Linda Coffey Rowe’s abortion case against Wade auctioned for $615,000

WASHINGTON. An archive detailing the path to protecting abortion rights in Roe v. Wade was auctioned for $615,633.

A collection of nearly 150 memoirs and documents from the landmark case belonged to Linda Coffey, the attorney who filed the lawsuit on behalf of “Jane Roe,” a Dallas woman who was prevented from having an abortion under a Texas ban that the Supreme Court overthrew in 1973.

The previously unknown buyer now has the original affidavit signed by plaintiff Norma McCorvey, known as Rowe during the trial, and two goose pens Coffey received when she pleaded her case in the Supreme Court.

It also includes a letter from Coffey to his co-adviser Sarah Weddington, who died in 2021 at the age of 76, suggesting that they work together on the case.

“You would consider becoming a co-counsel if a lawsuit is actually filed. It has always been much more fun for me to work with someone on a case like this,” Coffey wrote in a 1969 letter.

Los Angeles-based Nate D. Sanders Auctions announced the sale on Monday. The auction ended on Friday.

McCorvey was 22 and unmarried in 1969 when the abortion lawsuit began. She died in 2017 after a change of heart that forced her to join forces with groups fighting to overturn the decision that bore her pseudonym.

Last June, the Supreme Court overturned Row, ending nearly half a century of constitutional protection for the right to abortion. This decision left abortion laws up to the states and resulted in a patchwork of abortion bans and restrictions across the country.

In Texas, performing an abortion is now punishable by life in prison under a ban passed by the legislature in 2021 that will take effect if the Supreme Court overturns Roe’s decision.
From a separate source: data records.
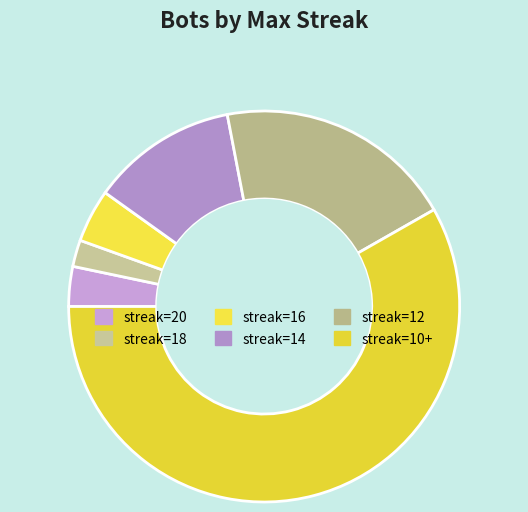

What is the smallest slice in the pie chart?

streak=18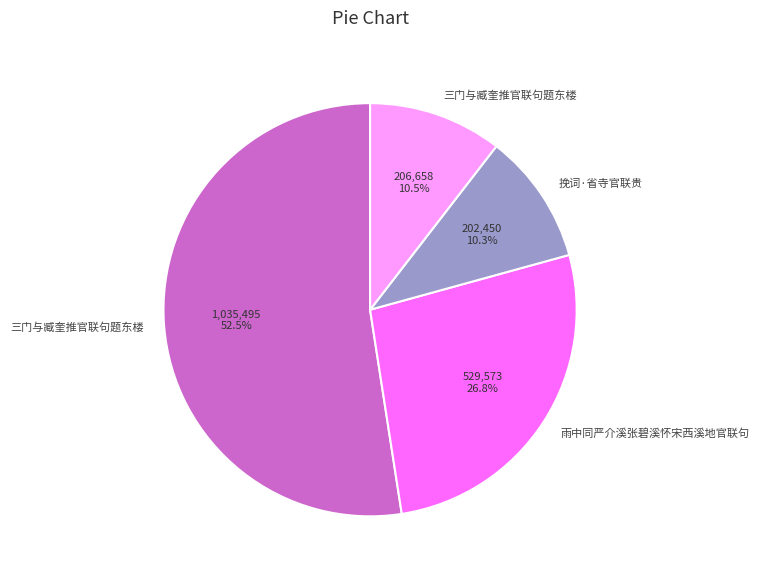

Is there any slice that represents more than half of the pie?

Yes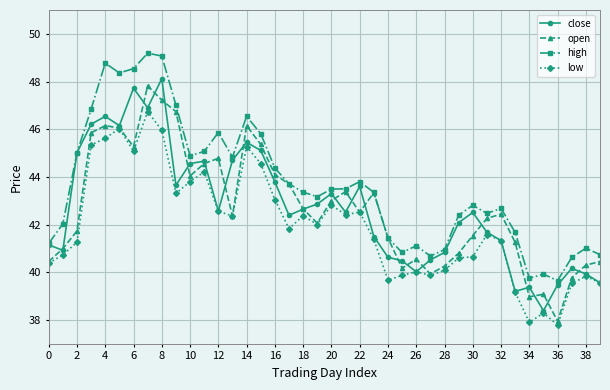

In close, how many points are lower than both neighbors (excluding endpoints)?

10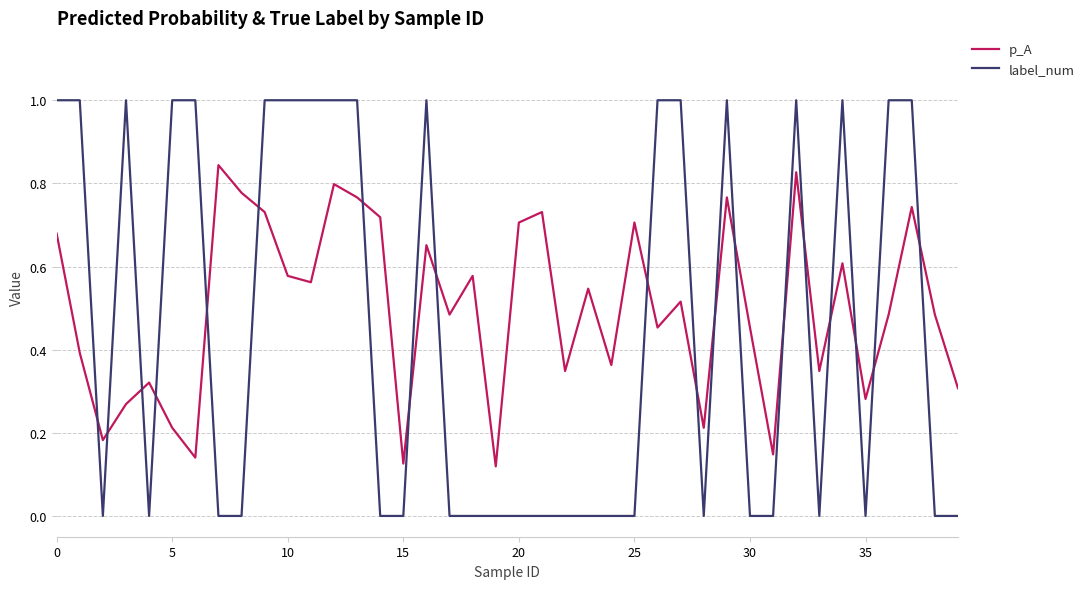

Which series has the largest total across all categories?

p_A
The ban went into effect in August.

Coffee, who lives in Mineola, East Texas, urged those leading the legal battle over access to abortion to continue.

“I’m 80 now and I just want to make sure my collection is available to people long after I’m gone,” she said in an interview with Texas Monthly published last week. “Of course, all those memories are bittersweet now.”

A recently auctioned file includes Coffey’s Texas license, obtained shortly after she graduated from the University of Texas with a law degree in 1968.

Just two years later, he sued Rowe in the United States District Court for the Northern District of Texas, paying a $15 filing fee.

This receipt is also included in the collection.

“This is one of the most significant lawsuits in American history given the enormous impact of Roe v. Wade,” auction owner Nate Sanders said in a statement. “This case not only became one of the most important Supreme Court decisions of all time, profoundly impacting the lives of American women, but also sparked a counter-debate that has polarized the nation since 1973.”